ここでは社内で交わされる日常的なあいさつ言葉を取り上げます。あいさつには「おはようございます」のような純然たるあいさつ言葉もありますが、それと共に大切なのはコミュニケーションの潤滑油としての言葉で、特にあなたが上司である場合は、部下への励ましやねぎらい、ほめる言葉も大切になるでしょう。
1、 会社の中での挨拶
出社から退社までの「あいさつ」を時間に沿って見てみましょう。
(1) 朝のあいさつ
李 :部長、おはようございます。
部長 :おはよう。
李 :△△さん、おはよう。
同僚A:おはよう。
常套表現と解説
・ おはようございます
挨拶は目下の人が先にします。目上の人から先に挨拶をされないように、出会ったらすぐ挨拶をする習慣を身につけましょう。「最近の若い社員は、挨拶もろくにできない」という言葉がよく聞かれますが、日本の会社組織はかなりこうした上下の別や先輩に対する礼儀にうるさいところですから、くれぐれも注意を要します。
なお、目上や入社の先輩には年齢に関わらず、必ず「おはようございます」を使ってください。なお、同僚や後輩には「おはよう」で十分です。
(2) 外出のとき
李 :課長、ちょっと○○商事(=行き先名)までいってきます。
課長 :いってらっしゃい。もし、○○商事との交渉が難航するようだったら、一度会社に電話を入れてください。
李 :わかりました。
・・・(出先から戻って)・・・
李 :ただ今戻りました。
同僚A:お帰りなさい。
課長 :お疲れさま。それで、どうでした?
常套表現と解説
・ ~までいってきます
いってらっしゃい
・ ただ今、戻りました
お帰りなさい
お疲れさま
日本人にとって会社は一種の疑似家族のようなものです。ですから、・のように「いってきます」と「いってらっしゃい」は外出時の挨拶としても使われています。
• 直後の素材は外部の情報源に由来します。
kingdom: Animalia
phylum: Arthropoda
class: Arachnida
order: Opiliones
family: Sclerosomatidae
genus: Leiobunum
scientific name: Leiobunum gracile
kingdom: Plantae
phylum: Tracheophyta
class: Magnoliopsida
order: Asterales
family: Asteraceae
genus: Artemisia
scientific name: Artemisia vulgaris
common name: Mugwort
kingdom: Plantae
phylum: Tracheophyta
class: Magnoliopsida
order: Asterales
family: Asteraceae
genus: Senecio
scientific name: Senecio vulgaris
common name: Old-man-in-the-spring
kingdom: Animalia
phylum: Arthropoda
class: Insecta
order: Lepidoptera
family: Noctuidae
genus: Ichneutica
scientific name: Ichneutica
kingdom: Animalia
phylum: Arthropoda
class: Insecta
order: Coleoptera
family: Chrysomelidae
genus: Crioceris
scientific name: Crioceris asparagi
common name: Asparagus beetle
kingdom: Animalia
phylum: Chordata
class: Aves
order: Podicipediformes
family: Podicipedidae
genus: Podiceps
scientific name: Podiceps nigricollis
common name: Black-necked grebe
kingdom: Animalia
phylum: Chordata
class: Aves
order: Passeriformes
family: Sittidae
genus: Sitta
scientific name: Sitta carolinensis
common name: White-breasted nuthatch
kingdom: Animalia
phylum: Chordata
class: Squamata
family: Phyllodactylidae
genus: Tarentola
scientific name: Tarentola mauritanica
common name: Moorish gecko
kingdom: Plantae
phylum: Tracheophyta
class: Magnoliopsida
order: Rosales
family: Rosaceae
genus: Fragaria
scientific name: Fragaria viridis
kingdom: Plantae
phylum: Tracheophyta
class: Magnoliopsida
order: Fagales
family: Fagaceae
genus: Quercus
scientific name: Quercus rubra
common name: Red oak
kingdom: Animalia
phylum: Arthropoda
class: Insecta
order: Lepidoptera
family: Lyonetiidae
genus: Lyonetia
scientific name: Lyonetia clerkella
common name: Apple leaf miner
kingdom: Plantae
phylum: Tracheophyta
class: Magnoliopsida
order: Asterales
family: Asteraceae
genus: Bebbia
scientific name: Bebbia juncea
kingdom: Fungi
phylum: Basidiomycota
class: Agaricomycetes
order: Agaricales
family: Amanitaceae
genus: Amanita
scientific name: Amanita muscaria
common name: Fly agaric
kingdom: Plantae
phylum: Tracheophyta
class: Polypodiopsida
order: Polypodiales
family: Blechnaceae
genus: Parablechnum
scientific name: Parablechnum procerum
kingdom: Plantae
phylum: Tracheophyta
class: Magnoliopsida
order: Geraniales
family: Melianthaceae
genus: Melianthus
また、出先から帰った同僚・部下を迎えるときには、・のように「お帰りなさい」「お疲れさま」が使われますが、上司であれば部下に対するねぎらいの気持ちを込めて「お疲れさま」が一番いいでしょう。
(3) 励ましとねぎらいの言葉
<励まし>
部長 :みんながんばってるね。
部下 :部長、おはようございます。
部長 :年末商戦まで、もう一息だ。気を抜かないでがんばろう。
部下 :わかりました。
<ねぎらい>
課長 :なかなかよくできているわね。
李 :ありがとうございます。
課長 :この調子でがんばって。
李 :はい。
<ほめる>
部長 :李君、よくやった。
李 :ありがとうございます。
部長 :僕が見込んだだけのことはある。これからは、君にはもっと大きな仕事をやってもらおう。
部下 :ありがとうございます。部長のご期待に添えるよう、がんばります。
部長 :うん、頼むよ。期待している。
常套表現と解説
・ がんばってるね
やってるね
ご苦労さん
もう一息だ。がんばろう
・ なかなかよくできているね
よくやった
僕が見込んだけのことはある
君には期待しているよ
これ以外にもいろいろ励ましやねぎらい、ほめる言い方はあるでしょうが、上司はできるだけ頻繁に仕事の現場を回って、このような言葉を部下にかけた方がいいですね。こうした上司の一言が全体の志気を高めることになります。これは上司の心得でしょう。
(4) 退社のとき
<部下から上司へ>
李 :課長、お先に失礼します。
課長 :ご苦労様。
李 :じゃ、みんなお先に。
同僚 :お疲れさま。
<上司から部下へ>
課長 :僕は お先に失礼するけど、あまり無理をしないように。
李 :はい。もう少しで終わりますので。
課長 :じゃ、お先に。
李 :お疲れさまでした。
常套表現と解説
・ お先に失礼します
お疲れさま
・ ご苦労様
あまり無理はしないように
「じゃ、また」といった挨拶は友だちとのフレンドリー会話で使われるもので、会社を退社するときは「お先に失礼します」が基本型です。なお、同僚や後輩には「お先に」で十分です。
さて、「ご苦労様」と「お疲れさま」は同じような意味なのですが、「ご苦労様」は目上から目下に対して使う言葉なので、決して上司に対して「ご苦労様」は使わないでください。上司はむかっとしてしまいますよ。その点「お疲れさま」は相手が目上か目下かに関係なく使えます。また、「あまり無理をしないように」は上司が残業などで会社に残っている部下にねぎらいの気持ちを込めて使う言葉です。こうした思いやりの一言があるかないかで、上司と部下の信頼関係は大きく左右されます。